Lesion studies have revealed that damage to the frontal lobes results in relatively poor performance on the CBT task. Damage to the PFC, in particular the right DLPFC, is associated with deficits in spatial span (van Asselen et al., 2006; Bor et al., 2006; TeixeiraFerreira et al., 1998). Bor et al. (2006) analysed performance on spatial span tasks (similar to the CBT) in individuals with frontal lesions. The results revealed that the individuals with frontal lobe lesions were significantly impaired on the CBT. Those with lesions to the right DLPFC were particularly impaired. van Asselen et al. (2006) had individuals with brain lesions complete the CBT. Damage to the right DLPFC and the right posterior parietal

cortex was found to impair performance on the CBT. These individuals struggled to maintain spatial information over extended periods of time, indicating the importance of these areas for spatial working memory. Kessels et al. (2000) carried out a meta-analysis on the effects that lesions had on performance on spatial span tasks (similar to the CBT). They found that individuals with frontal lobe lesions performed worst on the task through having the lowest Corsi spans.

Their performance was worse than that of individuals who had undergone temporal lobectomies.

Bor et al. (2001) used PET to analyse neural activity during spatial span tasks (similar to the CBT). The results revealed increased activity in the DLPFC as well as the VLPFC during the task. The authors concluded that these areas are involved spatial working memory. Owen et al. (1996) had participants complete the CBT while they underwent PET imaging. The results showed that the CBT elicited activity in the PFC, primarily in the VLPFC.

An adaptation of the CBT task is the Block Suppression Task (BST) that is thought to require spatial inhibition as a key component to the task (Beblo et al., 2004). As mentioned in Chapter 4, inhibition is an executive function that is heavily associated with areas such as the DLPFC. The BST test an individual’s ability to ignore irrelevant spatial information during the CBT and only attend and respond to the target blocks in a sequence. The BST has been tested on individuals Alzheimer’s disease. Toepper et al. (2008) reported that the individuals with Alzheimer’s were specifically impaired on the BST compared to healthy controls.

This indicated that the BST was an appropriate task for differentiating between those with Alzheimer’s and those who do not have it, meaning that the BST may be a useful tool for diagnosing those with neurological disorders that affect the inhibitory functions of the PFC.

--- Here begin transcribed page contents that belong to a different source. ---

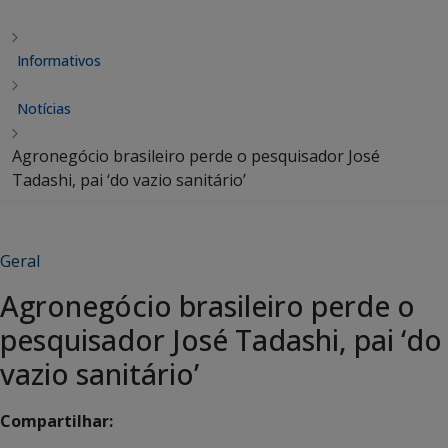
Informativos
Notícias
Agronegócio brasileiro perde o pesquisador José
Tadashi, pai ‘do vazio sanitário’
Geral
Agronegócio brasileiro perde o
pesquisador José Tadashi, pai ‘do
vazio sanitário’
Compartilhar: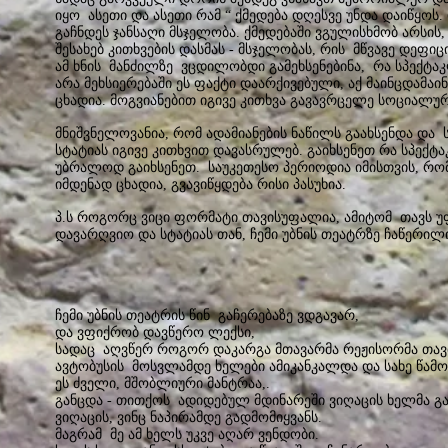
იყო ასეთი და ასეთი რამ “ ქმედება დღესვე უნდა დაიწყოს
გაჩნდეს ჯანსაღი მსჯელობა. ქმედებაში ვგულისხმობ არსის
შესახებ კითხვების დასმას - მსჯელობას, რის მწვავე დეფი
ამ ხნის მანძილზე ვცდილობდი გამეხსენებინა, რა სპექტა
არა მეხსიერებაში ეს ფაქტი დაარქივებული, აქ მაინცდამაი
ცხადია. მოგვიანებით იგივე კითხვა გავავრცელე სოციალუ
მნიშვნელოვანია, რომ ადამიანების ნაწილს გაახსენდა და 
სტატიას იგივე კითხვით დავასრულებ. გაიხსენეთ რა სპექ
უბრალოდ გაიხსენეთ. საუკეთესო პერიოდია იმისთვის, რომ 
იმდენად ცხადია, გვავიწყდება რისი პასუხია.
პ.ს როგორც ვიცი ფორმატი თავისუფალია, ამიტომ თავს უფ
დავარღვიო და სტატიას თან, ჩემი უბნის თეატრზე ჩაწერი
ჩემი უბნის თეატრის წინ გაჩერებაზე ვდგავარ,
და ვფიქრობ დავწერო ლექსი,
სადაც აღვწერ როგორ დაკარგა მთავარმა რეჟისორმა თავთ
ავტობუსის მოსვლამდე ხელები ამიკანკალდა და სახე წამ
ეს ძველი, მშობლიური მანტრაა,.
განცდა - თითქოს ადიდებულ მდინარეში ვიღაცის ხელმა გ
ვიღაცის, ვინც ნაპირამდე გადმომიყვანს.
მაგრამ მე ამ ხელს უკვე აღარ ვენდობი.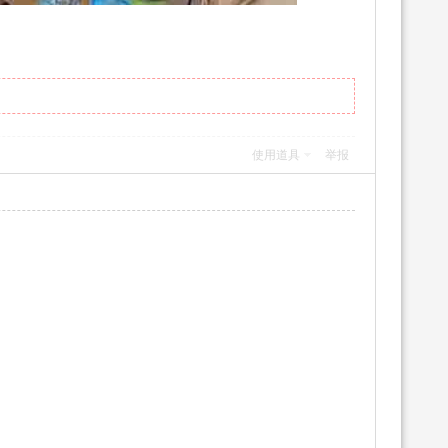
使用道具
举报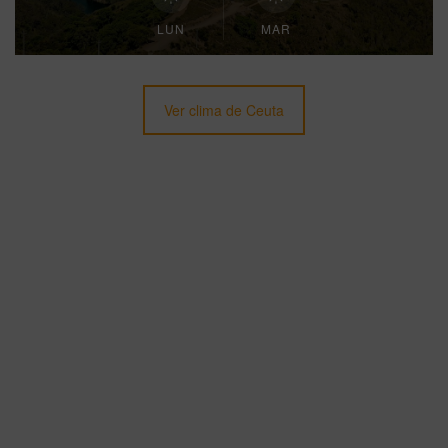
LUN
MAR
Ver clima de Ceuta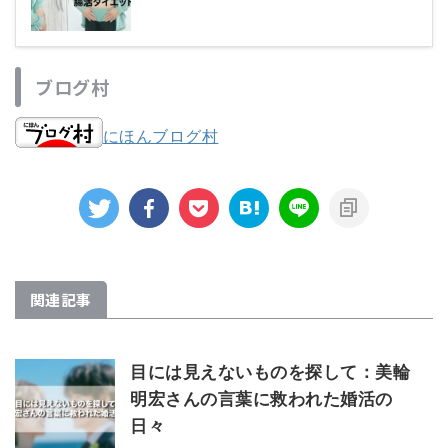
ブログ村
にほんブログ村
関連記事
目には見えないものを探して：美輪
明宏さんの言葉に救われた婚活の
日々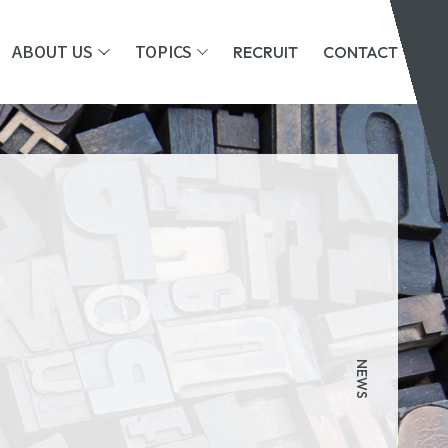
ABOUT US
TOPICS
RECRUIT
CONTACT
ONCEPT
NEWS
OMPANY
BLOG
HE KURA
NEWS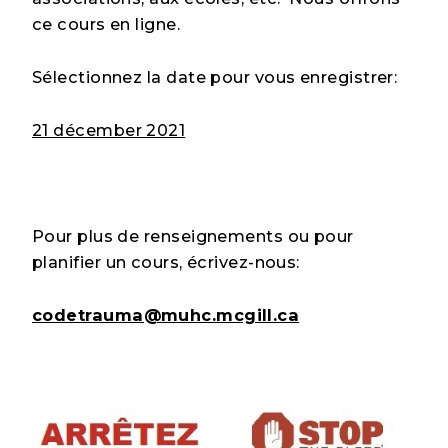
ce cours en ligne.
Sélectionnez la date pour vous enregistrer:
21 décember 2021
Pour plus de renseignements ou pour
planifier un cours, écrivez-nous:
codetrauma@muhc.mcgill.ca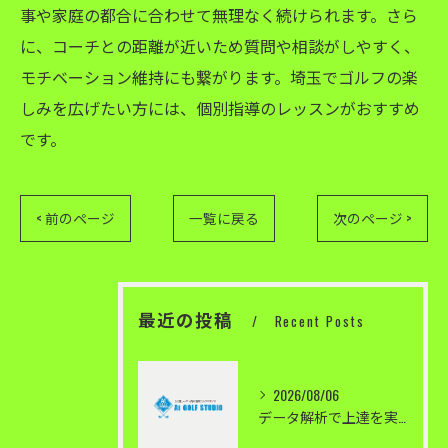
事や家庭の都合に合わせて無理なく続けられます。さら
に、コーチとの距離が近いため質問や相談がしやすく、
モチベーション維持にも繋がります。埼玉でゴルフの楽
しみを広げたい方には、個別指導のレッスンがおすすめ
です。
< 前のページ
一覧に戻る
次のページ >
最近の投稿
Recent Posts
2026/08/06
データ解析で上達を実感！埼玉のゴルフスクールの効果的レッスン法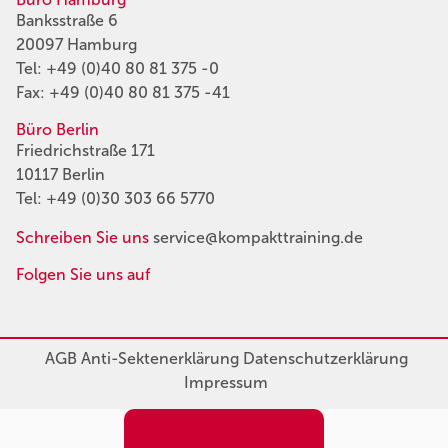
Banksstraße 6
20097 Hamburg
Tel:
+49 (0)40 80 81 375 -0
Fax: +49 (0)40 80 81 375 -41
Büro Berlin
Friedrichstraße 171
10117 Berlin
Tel:
+49 (0)30 303 66 5770
Schreiben Sie uns
service@kompakttraining.de
Folgen Sie uns auf
AGB
Anti-Sektenerklärung
Datenschutzerklärung
Impressum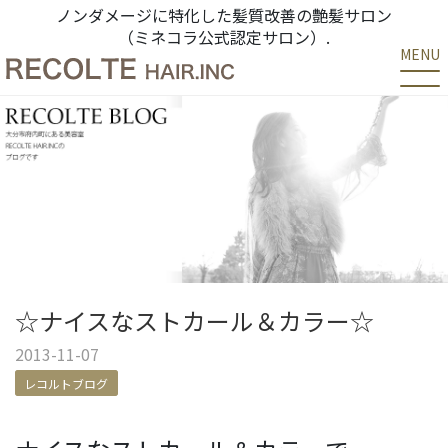
ノンダメージに特化した髪質改善の艶髪サロン
（ミネコラ公式認定サロン）.
MENU
☆ナイスなストカール＆カラー☆
2013-11-07
レコルトブログ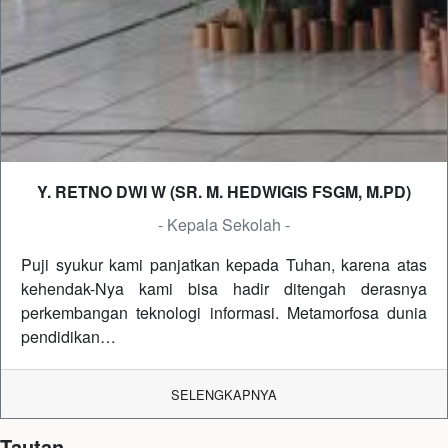
Y. RETNO DWI W (SR. M. HEDWIGIS FSGM, M.PD)
- Kepala Sekolah -
Puji syukur kami panjatkan kepada Tuhan, karena atas
kehendak-Nya kami bisa hadir ditengah derasnya
perkembangan teknologi informasi. Metamorfosa dunia
pendidikan…
SELENGKAPNYA
Tautan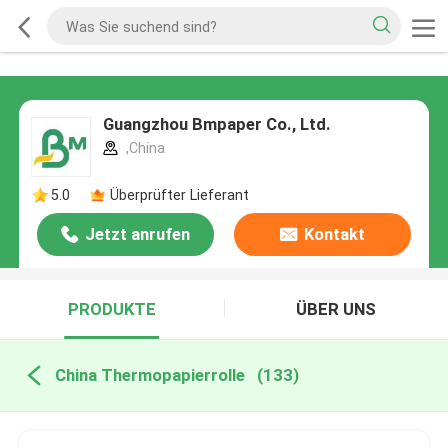
Guangzhou Bmpaper Co., Ltd.
,China
5.0
Überprüfter Lieferant
Jetzt anrufen
Kontakt
PRODUKTE
ÜBER UNS
China Thermopapierrolle
(133)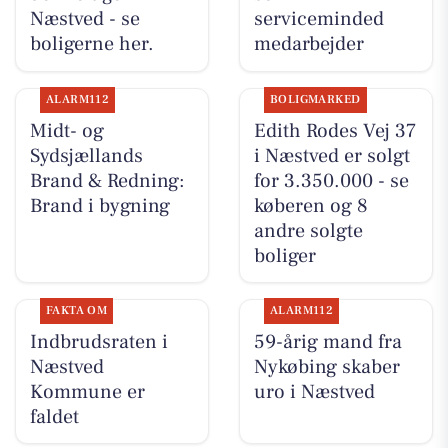
Næstved - se
serviceminded
boligerne her.
medarbejder
ALARM112
BOLIGMARKED
Midt- og
Edith Rodes Vej 37
Sydsjællands
i Næstved er solgt
Brand & Redning:
for 3.350.000 - se
Brand i bygning
køberen og 8
andre solgte
boliger
FAKTA OM
ALARM112
Indbrudsraten i
59-årig mand fra
Næstved
Nykøbing skaber
Kommune er
uro i Næstved
faldet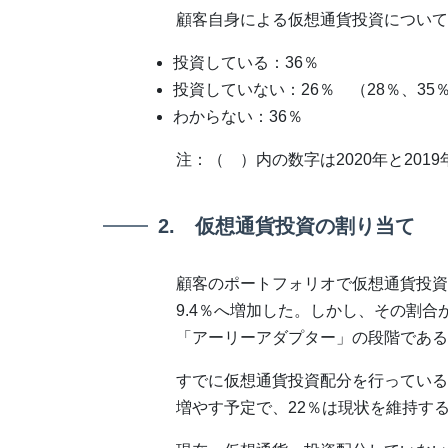
顧客自身による仮想通貨投資について
投資している：36％
投資していない：26％ （28％、35
わからない：36％
注：（ ）内の数字は2020年と201
2. 仮想通貨投資の割り当て
顧客のポートフォリオで仮想通貨投資へ
9.4％へ増加した。しかし、その割合
「アーリーアダプター」の段階である
すでに仮想通貨投資配分を行っているF
増やす予定で、22％は現状を維持す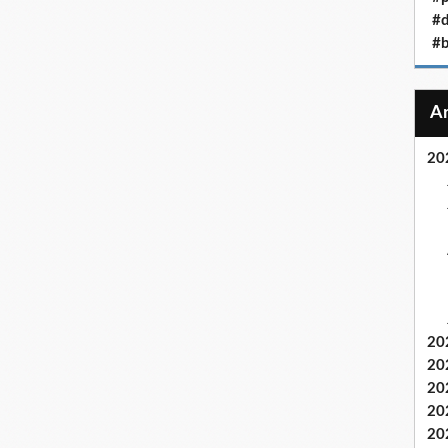
#
#b
20
20
20
20
20
20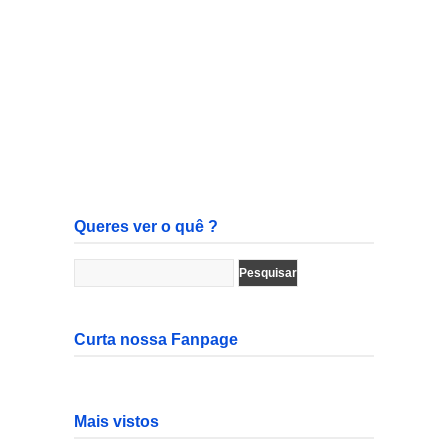
Queres ver o quê ?
Curta nossa Fanpage
Mais vistos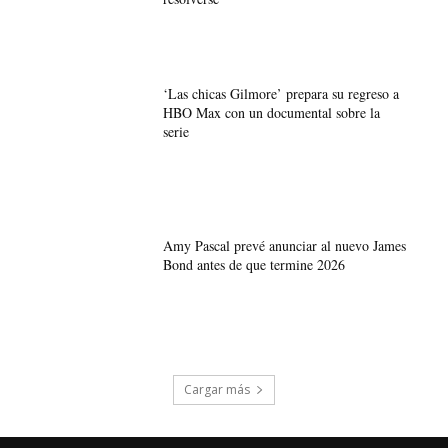
‘Las chicas Gilmore’ prepara su regreso a
HBO Max con un documental sobre la
serie
Amy Pascal prevé anunciar al nuevo James
Bond antes de que termine 2026
Cargar más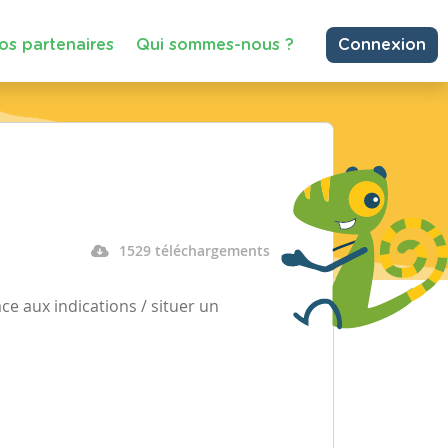
os partenaires
Qui sommes-nous ?
Connexion
1529 téléchargements
ce aux indications / situer un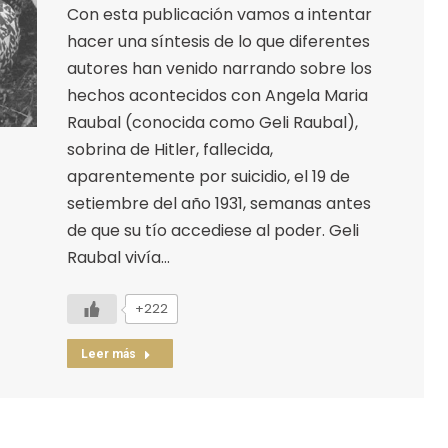
Con esta publicación vamos a intentar
hacer una síntesis de lo que diferentes
autores han venido narrando sobre los
hechos acontecidos con Angela Maria
Raubal (conocida como Geli Raubal),
sobrina de Hitler, fallecida,
aparentemente por suicidio, el 19 de
setiembre del año 1931, semanas antes
de que su tío accediese al poder. Geli
Raubal vivía…
+222
Leer más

Toepper et al. (2010) carried out an fMRI study using both the CBT task and the BST to investigate the neural substrates responsible for the maintenance of short-term spatial information (for the CBT task) as well as the inhibition of spatial information (for the BST). Behavioural results revealed that correct responses were fewer and reaction times were longer for the CBT in comparison to the BST.

fMRI results revealed that during the encoding phase of the CBT task there was increased activity in the right DLPFC and VLPFC. During the encoding phase of the BST there was increased activity in the left DLPFC. These findings

demonstrate that encoding of spatial information and the inhibition of spatial information recruit different areas of the PFC.

The authors argued that these results supported a process-specific fractionated model of spatial working memory in the PFC. They proposed that the encoding of visuo-spatial information recruits the VLPFC and the DLPFC (as used in the CBT), whereas higher executive functions are associated with the DLPFC.

The authors stated that the results suggest that the left DLPFC is involved in inhibiting spatial distraction during working memory processes. This is supported by research that has indicated that frontal activity reflects inhibitory functions that prevent distractors from interfering with working memory (Vogel and Machizawa, 2004). The fMRI results also indicated that parietal activity was correlated with working memory load. The BST therefore provides a further means of investigating PFC haemodynamic activity using fNIR.